A Listagem 9 apresenta o código da função dir_recursivo
que efetua a travessia uma árvore de diretórios e subdiretórios. O primeiro parâmetro – nome_dir
– corresponde ao caminho do diretório a percorrer. Por sua vez, o segundo parâmetro – profundidade
– indica a profundidade do diretório em análise. A profundidade mede o número de subdiretórios a que se encontra o diretório corrente em relação ao diretório original. Por exemplo, se a função for chamada com o diretório original /
(raiz) num sistema Linux, o subdiretório /usr
terá profundidade 1 e o subsubdiretório /usr/bin terá profundidade 2 e assim sucessivamente. Para o efeito, considera-se que o diretório original tem profundidade 0 (zero), sendo esse o valor que deve ser passado na primeira chamada à função dir_recursivo
. Depois, para cada chamada recursiva, é passado o valor de profundidade + 1, refletindo o facto de que a nova instância da função processa um novo nível de subdiretório.
Na travessia recursiva de uma árvore de diretórios é necessário ainda ter em conta duas situações particulares. A primeira está relacionada com os diretórios .
(ponto) e ..
(ponto ponto), que conforme anteriormente foi visto, correspondem respetivamente ao diretório corrente e ao diretório pai.

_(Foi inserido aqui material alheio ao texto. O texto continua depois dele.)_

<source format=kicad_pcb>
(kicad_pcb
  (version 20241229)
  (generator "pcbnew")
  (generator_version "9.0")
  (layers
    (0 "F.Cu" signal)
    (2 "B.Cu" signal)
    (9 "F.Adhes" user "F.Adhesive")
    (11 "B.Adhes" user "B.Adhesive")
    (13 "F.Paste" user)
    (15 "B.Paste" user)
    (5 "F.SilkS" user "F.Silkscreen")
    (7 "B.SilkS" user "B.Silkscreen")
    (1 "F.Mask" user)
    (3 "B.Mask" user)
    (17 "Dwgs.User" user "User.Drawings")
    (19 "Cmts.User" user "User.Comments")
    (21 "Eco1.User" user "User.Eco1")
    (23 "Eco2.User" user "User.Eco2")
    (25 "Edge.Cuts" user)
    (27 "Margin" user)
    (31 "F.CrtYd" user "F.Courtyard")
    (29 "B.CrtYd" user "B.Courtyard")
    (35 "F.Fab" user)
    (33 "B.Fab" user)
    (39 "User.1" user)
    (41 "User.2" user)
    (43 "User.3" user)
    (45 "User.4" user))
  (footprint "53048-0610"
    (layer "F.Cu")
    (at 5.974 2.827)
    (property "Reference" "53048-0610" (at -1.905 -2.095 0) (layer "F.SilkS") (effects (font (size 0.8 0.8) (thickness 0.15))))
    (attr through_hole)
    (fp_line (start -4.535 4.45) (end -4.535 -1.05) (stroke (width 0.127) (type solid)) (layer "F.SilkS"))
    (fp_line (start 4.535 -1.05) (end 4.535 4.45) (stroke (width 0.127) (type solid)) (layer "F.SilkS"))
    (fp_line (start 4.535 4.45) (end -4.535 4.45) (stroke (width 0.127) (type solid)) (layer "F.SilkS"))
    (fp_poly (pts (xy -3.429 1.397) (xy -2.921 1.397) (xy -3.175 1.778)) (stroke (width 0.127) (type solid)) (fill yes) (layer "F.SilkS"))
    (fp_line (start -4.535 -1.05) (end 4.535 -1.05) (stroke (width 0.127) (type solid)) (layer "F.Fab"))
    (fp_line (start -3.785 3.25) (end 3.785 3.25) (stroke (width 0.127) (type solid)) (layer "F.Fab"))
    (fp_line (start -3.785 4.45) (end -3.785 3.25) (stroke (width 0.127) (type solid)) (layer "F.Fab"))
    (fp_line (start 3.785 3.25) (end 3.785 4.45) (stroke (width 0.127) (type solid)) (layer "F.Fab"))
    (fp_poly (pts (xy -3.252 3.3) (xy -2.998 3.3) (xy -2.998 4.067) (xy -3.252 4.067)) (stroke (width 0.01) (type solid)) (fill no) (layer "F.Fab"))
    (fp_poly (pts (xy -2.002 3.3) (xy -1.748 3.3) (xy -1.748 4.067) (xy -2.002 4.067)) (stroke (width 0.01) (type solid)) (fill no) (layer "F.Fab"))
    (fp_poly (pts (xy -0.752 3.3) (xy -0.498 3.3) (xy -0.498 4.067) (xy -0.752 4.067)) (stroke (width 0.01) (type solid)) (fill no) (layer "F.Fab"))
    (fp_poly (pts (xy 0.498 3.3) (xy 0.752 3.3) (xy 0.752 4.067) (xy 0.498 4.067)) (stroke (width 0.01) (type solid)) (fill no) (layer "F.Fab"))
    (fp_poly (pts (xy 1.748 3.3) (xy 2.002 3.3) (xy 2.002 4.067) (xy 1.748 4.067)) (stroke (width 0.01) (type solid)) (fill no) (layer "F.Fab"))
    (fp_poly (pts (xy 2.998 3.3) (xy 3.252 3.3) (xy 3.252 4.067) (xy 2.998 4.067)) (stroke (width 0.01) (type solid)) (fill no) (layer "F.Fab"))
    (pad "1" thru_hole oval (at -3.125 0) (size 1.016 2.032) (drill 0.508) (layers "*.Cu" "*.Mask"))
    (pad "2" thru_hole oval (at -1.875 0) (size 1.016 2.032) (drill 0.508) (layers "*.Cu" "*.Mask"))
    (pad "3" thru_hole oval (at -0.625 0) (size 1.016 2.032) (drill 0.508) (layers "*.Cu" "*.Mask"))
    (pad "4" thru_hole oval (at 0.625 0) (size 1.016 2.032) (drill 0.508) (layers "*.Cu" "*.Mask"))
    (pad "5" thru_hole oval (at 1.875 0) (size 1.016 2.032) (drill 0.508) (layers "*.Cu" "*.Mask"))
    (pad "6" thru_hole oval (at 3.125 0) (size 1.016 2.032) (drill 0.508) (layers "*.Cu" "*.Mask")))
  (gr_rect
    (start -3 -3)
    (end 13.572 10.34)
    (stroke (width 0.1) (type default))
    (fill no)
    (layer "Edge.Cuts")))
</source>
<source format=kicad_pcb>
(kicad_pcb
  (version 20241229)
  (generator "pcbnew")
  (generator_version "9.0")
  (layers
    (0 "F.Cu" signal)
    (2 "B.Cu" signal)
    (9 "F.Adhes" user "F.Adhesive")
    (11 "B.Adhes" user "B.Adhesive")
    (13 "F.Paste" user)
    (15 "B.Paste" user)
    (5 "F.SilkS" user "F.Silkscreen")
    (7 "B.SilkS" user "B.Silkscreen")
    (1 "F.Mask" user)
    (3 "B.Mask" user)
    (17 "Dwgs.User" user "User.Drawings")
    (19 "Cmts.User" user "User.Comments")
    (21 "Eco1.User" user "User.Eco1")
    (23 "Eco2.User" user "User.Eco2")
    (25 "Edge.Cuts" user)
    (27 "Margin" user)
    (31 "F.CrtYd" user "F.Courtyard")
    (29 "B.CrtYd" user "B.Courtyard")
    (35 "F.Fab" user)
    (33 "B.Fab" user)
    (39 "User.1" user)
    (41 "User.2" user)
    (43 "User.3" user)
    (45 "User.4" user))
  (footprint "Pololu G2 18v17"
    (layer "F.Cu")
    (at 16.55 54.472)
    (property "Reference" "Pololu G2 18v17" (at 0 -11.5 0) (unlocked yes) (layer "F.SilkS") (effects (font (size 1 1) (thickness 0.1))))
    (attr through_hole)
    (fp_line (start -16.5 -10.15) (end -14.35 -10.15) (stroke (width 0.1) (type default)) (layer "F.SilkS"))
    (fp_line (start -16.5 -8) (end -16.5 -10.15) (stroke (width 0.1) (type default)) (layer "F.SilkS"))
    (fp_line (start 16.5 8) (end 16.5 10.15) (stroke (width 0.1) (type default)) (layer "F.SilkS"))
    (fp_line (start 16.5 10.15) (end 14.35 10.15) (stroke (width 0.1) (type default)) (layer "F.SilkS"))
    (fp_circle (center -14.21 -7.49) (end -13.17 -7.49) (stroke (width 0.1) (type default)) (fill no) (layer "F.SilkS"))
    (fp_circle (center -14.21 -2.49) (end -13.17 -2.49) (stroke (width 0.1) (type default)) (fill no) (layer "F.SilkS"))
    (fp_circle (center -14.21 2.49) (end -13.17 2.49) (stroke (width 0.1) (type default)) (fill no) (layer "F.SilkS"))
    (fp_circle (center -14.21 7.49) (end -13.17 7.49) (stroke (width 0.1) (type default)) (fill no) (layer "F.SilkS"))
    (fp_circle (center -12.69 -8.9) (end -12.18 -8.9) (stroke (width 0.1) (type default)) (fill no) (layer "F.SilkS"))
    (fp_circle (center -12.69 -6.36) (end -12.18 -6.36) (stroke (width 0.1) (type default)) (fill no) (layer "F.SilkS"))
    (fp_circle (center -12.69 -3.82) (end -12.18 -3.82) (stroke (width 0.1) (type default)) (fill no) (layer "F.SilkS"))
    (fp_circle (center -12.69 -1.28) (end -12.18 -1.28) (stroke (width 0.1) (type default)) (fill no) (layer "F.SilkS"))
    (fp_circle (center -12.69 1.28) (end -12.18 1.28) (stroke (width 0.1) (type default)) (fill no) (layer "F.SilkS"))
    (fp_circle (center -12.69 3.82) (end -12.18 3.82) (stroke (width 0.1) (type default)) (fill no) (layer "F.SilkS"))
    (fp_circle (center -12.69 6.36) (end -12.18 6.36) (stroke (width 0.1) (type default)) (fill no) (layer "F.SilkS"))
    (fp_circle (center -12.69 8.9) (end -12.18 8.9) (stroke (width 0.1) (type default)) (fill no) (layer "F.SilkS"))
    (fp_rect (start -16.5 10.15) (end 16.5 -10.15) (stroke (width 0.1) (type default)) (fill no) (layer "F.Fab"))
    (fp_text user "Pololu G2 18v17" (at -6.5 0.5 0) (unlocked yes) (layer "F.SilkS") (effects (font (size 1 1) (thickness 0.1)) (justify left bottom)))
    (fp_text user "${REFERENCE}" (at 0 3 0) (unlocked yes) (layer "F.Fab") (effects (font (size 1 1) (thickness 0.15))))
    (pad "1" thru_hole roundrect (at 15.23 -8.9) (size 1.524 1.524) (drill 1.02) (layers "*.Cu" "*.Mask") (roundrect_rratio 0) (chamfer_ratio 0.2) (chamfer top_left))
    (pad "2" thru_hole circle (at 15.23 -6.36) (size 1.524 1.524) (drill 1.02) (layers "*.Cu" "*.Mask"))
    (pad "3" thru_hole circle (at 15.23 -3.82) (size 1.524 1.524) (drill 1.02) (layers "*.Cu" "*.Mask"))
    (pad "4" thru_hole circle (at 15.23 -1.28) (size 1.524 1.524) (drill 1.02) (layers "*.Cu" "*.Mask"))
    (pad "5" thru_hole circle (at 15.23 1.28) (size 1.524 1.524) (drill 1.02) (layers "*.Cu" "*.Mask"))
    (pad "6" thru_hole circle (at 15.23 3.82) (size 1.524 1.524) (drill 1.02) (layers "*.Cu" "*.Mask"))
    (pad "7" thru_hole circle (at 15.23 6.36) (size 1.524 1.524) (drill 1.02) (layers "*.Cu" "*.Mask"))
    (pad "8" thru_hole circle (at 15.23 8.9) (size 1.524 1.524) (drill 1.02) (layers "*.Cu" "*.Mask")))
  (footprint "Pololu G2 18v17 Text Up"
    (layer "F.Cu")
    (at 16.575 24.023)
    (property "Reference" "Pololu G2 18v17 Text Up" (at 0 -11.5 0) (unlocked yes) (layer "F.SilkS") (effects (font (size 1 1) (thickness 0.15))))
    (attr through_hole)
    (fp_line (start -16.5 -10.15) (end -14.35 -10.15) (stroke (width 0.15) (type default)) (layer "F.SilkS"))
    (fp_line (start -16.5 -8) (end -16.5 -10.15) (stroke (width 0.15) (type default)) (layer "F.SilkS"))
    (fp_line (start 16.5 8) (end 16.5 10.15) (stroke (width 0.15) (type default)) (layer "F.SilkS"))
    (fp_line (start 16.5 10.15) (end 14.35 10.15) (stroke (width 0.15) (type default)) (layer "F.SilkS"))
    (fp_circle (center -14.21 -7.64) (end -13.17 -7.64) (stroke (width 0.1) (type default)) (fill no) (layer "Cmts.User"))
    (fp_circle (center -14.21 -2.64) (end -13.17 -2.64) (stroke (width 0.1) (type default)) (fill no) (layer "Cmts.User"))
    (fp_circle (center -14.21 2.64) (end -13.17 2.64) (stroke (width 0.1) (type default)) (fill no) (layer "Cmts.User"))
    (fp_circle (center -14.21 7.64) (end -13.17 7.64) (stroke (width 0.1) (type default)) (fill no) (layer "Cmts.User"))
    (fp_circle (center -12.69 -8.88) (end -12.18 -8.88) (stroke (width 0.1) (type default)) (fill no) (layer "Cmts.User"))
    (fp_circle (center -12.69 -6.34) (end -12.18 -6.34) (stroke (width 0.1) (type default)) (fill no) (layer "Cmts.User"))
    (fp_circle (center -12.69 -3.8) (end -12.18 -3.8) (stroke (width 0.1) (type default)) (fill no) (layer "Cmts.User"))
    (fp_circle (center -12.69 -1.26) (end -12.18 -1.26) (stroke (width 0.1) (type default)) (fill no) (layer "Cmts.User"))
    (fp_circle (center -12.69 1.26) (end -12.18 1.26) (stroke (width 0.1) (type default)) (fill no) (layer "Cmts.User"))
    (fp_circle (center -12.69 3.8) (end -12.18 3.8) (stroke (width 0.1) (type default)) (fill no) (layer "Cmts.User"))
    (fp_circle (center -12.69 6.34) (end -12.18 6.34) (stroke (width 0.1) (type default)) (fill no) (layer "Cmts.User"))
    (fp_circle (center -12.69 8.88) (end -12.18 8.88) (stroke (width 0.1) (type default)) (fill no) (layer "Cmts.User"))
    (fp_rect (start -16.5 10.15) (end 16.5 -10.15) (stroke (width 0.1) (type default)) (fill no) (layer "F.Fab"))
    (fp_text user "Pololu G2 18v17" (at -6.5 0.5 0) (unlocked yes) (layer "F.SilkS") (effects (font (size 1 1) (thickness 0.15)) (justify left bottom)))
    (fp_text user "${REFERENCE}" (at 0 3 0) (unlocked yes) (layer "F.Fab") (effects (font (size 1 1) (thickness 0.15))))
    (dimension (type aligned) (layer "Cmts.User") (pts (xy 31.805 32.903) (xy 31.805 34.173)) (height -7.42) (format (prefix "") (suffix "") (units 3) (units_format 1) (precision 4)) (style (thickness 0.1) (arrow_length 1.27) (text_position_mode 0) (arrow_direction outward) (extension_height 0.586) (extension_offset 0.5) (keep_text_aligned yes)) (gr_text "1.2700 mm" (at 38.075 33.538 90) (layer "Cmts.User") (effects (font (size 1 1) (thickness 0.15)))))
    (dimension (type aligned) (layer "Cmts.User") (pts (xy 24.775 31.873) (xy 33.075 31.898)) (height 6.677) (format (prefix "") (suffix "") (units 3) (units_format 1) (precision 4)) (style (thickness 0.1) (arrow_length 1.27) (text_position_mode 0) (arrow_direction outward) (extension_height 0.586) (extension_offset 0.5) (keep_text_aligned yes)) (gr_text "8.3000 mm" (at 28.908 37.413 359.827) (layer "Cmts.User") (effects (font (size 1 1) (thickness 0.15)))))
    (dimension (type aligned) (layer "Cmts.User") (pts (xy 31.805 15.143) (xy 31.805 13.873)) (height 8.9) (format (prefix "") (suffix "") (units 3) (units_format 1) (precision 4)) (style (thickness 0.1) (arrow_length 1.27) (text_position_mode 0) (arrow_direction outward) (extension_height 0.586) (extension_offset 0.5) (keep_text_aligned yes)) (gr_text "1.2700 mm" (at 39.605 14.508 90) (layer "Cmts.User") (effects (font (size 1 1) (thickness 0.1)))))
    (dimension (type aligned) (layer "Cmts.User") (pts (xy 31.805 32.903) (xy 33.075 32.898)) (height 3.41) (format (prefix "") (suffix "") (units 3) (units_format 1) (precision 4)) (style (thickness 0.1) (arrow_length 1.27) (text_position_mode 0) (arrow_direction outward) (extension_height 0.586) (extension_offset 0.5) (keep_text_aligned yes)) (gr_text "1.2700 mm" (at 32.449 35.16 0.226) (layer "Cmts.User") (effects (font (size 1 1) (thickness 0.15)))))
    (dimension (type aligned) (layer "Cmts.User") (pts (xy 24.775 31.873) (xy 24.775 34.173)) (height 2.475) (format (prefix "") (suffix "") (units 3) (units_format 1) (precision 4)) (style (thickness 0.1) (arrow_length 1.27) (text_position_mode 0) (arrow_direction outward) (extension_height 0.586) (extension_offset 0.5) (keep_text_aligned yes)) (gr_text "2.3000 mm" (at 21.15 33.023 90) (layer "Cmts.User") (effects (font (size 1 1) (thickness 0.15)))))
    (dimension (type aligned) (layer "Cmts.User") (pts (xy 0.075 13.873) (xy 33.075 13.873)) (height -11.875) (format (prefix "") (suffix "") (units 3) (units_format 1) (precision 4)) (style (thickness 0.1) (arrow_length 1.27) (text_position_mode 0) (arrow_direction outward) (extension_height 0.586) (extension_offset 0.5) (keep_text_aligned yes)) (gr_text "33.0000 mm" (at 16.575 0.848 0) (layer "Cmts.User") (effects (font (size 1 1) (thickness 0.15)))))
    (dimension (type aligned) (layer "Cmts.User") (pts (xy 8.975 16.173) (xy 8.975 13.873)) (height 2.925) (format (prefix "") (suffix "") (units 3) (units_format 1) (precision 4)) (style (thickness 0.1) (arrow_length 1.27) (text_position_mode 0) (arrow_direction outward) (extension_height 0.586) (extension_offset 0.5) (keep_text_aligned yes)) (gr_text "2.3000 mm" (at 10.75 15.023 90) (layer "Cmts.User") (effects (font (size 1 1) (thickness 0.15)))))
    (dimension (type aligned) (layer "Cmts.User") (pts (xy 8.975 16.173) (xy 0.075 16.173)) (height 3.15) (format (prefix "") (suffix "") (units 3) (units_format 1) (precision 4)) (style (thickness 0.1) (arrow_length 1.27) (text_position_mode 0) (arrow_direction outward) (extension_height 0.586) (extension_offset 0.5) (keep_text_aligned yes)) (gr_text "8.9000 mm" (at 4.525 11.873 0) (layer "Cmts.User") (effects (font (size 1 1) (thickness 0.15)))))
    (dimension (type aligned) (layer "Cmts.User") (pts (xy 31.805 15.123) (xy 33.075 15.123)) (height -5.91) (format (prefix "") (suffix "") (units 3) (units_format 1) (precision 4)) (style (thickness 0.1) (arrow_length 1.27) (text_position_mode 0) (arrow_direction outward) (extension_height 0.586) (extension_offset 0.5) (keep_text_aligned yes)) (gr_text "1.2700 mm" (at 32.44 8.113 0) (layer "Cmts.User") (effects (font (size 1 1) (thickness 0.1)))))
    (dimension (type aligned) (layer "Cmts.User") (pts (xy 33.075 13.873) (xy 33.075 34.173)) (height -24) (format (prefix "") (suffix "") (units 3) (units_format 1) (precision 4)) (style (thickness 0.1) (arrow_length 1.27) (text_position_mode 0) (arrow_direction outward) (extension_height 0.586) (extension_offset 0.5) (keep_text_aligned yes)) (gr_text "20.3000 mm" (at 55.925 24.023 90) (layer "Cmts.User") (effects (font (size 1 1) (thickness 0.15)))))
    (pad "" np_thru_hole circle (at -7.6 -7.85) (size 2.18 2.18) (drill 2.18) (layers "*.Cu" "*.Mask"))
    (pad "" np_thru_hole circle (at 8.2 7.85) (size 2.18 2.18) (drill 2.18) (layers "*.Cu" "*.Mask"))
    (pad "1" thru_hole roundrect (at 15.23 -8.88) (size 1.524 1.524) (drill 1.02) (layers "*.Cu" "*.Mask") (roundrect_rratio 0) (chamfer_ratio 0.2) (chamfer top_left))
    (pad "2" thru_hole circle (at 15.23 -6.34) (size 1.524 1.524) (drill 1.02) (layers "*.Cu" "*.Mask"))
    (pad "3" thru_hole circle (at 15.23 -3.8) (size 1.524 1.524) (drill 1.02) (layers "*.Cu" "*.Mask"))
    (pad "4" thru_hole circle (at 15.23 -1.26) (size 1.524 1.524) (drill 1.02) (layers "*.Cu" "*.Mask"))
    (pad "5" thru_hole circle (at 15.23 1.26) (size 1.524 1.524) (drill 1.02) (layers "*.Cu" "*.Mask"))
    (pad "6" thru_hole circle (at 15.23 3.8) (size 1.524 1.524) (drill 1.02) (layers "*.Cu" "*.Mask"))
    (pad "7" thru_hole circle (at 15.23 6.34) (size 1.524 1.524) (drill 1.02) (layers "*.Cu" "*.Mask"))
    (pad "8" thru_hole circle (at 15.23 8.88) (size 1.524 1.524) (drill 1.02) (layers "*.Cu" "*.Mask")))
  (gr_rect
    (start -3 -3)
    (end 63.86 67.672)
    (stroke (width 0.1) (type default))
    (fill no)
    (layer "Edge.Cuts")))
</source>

Dadas as especificidades desses diretórios, torna-se necessário ignorá-los em termos de travessia recursiva. De facto, caso se considerasse o diretório .
para efeitos de travessia, chamando recursivamente a função dir_recursivo
com .
, cair-se-ia num ciclo sem fim, preso no diretório corrente. Na prática, a aplicação terminaria devido a um excessivo nível de recursividade materializado com um transbordo de pilha ou stack overflow na designação anglo-saxónica (Chris Anley, 2007). Similarmente, o diretório ..
deve ser ignorado, pois levaria o controlo de execução para o diretório ascendente, impedindo o normal processamento do diretório corrente e respetivos subdiretórios. O ignorar dos diretórios .
e ..
para efeitos de travessia consegue-se comparando o nome do novo diretório a visitar com .
e ..
, comparação efetuada através da função strcmp
.
A segunda situação a acautelar está relacionada com ligações simbólicas. Assim, caso seja detetada uma ligação simbólica para um diretório, essa mesma deve ser ignorada, caso contrário corre-se o risco de se saltar para outra árvore de diretório, interrompendo a travessia pretendida. A necessidade de deteção de uma ligação simbólica requer o uso da função lstat
que, conforme anteriormente referido, no caso de uma ligação simbólica devolve os metadados referentes à ligação simbólica e não ao recurso (diretório/ficheiro) apontado pela ligação simbólica. Desta forma, torna-se possível detetar uma ligação simbólica.
O programa dir_recursivo
mostrado na Listagem 9 efetua a travessia de todos os diretórios, ficheiros e subdiretórios de uma árvore de diretório. A raiz da árvore de diretórios deve ser indicada como o único parâmetro da linha de comandos do programa. Como é óbvio, apenas são mostrados os conteúdos para os quais o utilizador que executa a aplicação tem permissões de acesso.
Reentrância
O facto do código apresentado neste artigo usar a função não reentrante readdir
, leva a que não seja seguro usar o código em ambiente multithreaded. Contudo, no caso da função readdir
é relativamente fácil substituir o seu uso pela versão reentrante readdir_r
. Esta abordagem é deixada como exercício para os leitores, sugerindo-se a consulta do manual eletrónico (man readdir_r
).
Nota final
Este artigo abordou a travessia com busca em profundidade de uma árvore de diretórios, com o intuito de visitar todos os recursos (ficheiros, subdiretórios) dessa mesma árvore. Embora o enfoque tenha sido em diretórios, uma metodologia similar pode ser empregue, com as devidas adaptações, com outros tipos de árvores, por exemplo, árvores binárias.
Bibliografia
- Chris Anley, J. H. (2007). The Shellcoder’s Handbook: Discovering and Exploiting Security Holes (2nd ed.). Wiley Publishing, Inc.
- Knuth, D. (1968). The Art of Computer Programming, volume 1: Fundamental Algorithms. Addison-Wesley.